Could you rewrite the passage of the article on Labour's gambling plans between "Watson and shadow" and "to live sport.", inclusive, substituting "team kits" for "football shirts"?
[Extract to read — start]
A fixed-odds betting terminal
A ban on placing bets with a credit card would be a major blow for the betting industry. Photograph: Daniel Hambury/PA

Labour would ban the use of credit cards to place bets, affecting billions of pounds of transactions a year, as part of a crackdown on the gambling industry designed to tackle an “epidemic” of addiction.

Deputy leader Tom Watson will this week publish the conclusions of the party’s year-long review of gambling regulations, which were liberalised under Tony Blair’s government in 2007.

The full list of proposals will not be revealed until Thursday, but they include a blanket ban on the use of credit cards to bet, a practice that campaigners have said risks miring gamblers in ever greater debt.

Companies in the online gambling sector have indicated that 10%-20% of their £43bn in annual deposits, or up to £8.6bn, are made using credit cards, according to a report by industry regulator the Gambling Commission earlier this year. It did not publish estimates for high street bookmakers and casinos.

“Gambling addiction is this country’s hidden epidemic, but there are too few protections to help people who are suffering or at risk,” Watson told the Guardian.

“Debt-financed betting on credit cards is wrong. It allows people to bet more than they can afford and particularly affects gambling addicts. Labour will ban it.”

The Gambling Commission said earlier this year that it was weighing up the merits of a ban on credit card betting, while the UK’s leading gambling charity, GambleAware, has previously backed the measure.

Days before its annual conference in Liverpool next week, Labour will publish a raft of policies intended to reduce the number of problem gamblers in the UK, estimated at 430,000.

Watson and shadow health and social care secretary, Jon Ashworth, have spent a year reviewing the party’s position on gambling and have already promised to ban gambling companies from sponsoring football shirts.

The review has also fuelled speculation that Labour could come out in favour of placing new limits on the number of gambling adverts attached to live sport.

Research by the Guardian during this summer’s World Cup found that viewers were exposed to almost 90 minutes of betting adverts during the tournament, prompting concern about the impact on children.

Speaking at an industry conference on Tuesday, Sky Betting & Gaming chief executive, Richard Flint, backed reducing adverts “to a level that is not anti-competitive” but said a full-blown ban on ads during live sports would not work.

He joined several senior figures in the industry, including the chief executive of William Hill, in conceding that there may be too many gambling ads on TV.

Watson has also backed calls for a mandatory levy on gambling companies’ revenues to fund research, education and treatment.

Some firms have been criticised for failing to contribute to the existing voluntary donation system, under which firms are asked to pay 0.1% of their revenues to GambleAware.

Labour’s intervention comes as the government is under pressure to move faster to implement its own decision to reduce the maximum stakes on controversial fixed-odds betting terminals from £100 a spin to £2.
[Extract to read — finish]
[Source material — start]
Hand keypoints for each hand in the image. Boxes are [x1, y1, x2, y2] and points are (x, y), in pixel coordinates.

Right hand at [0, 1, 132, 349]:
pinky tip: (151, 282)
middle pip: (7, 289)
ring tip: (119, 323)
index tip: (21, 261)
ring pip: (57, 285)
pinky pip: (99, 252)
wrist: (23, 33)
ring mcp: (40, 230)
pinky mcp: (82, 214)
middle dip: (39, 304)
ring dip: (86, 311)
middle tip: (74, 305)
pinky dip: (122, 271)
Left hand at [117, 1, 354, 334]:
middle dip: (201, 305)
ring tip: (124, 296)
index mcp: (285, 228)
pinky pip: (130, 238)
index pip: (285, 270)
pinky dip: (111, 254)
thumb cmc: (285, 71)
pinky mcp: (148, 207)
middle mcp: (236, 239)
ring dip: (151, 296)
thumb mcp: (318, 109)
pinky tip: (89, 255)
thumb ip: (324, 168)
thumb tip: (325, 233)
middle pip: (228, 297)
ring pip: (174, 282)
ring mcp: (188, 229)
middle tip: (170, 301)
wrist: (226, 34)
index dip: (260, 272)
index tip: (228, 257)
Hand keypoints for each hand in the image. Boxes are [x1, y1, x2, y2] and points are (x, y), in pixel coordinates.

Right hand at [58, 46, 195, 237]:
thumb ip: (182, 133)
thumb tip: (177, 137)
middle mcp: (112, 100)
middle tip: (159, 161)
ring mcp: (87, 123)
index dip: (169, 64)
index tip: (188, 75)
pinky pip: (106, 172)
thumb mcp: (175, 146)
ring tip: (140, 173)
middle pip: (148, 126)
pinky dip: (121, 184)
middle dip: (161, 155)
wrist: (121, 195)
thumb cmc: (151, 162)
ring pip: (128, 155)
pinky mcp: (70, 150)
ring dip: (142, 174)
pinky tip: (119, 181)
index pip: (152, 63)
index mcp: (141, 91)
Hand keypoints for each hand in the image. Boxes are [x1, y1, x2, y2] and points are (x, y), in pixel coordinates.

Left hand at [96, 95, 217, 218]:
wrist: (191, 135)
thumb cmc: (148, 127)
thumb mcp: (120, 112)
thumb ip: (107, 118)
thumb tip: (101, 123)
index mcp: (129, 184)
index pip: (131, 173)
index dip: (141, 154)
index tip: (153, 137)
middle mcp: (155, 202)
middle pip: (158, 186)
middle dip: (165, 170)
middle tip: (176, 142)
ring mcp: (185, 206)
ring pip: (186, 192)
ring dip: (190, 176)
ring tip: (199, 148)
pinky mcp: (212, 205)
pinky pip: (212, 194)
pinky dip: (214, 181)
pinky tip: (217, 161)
[Source material — finish]
Result:
Watson and shadow health and social care secretary, Jon Ashworth, have spent a year reviewing the party’s position on gambling and have already promised to ban gambling companies from sponsoring team kits.

The review has also fuelled speculation that Labour could come out in favour of placing new limits on the number of gambling adverts attached to live sport.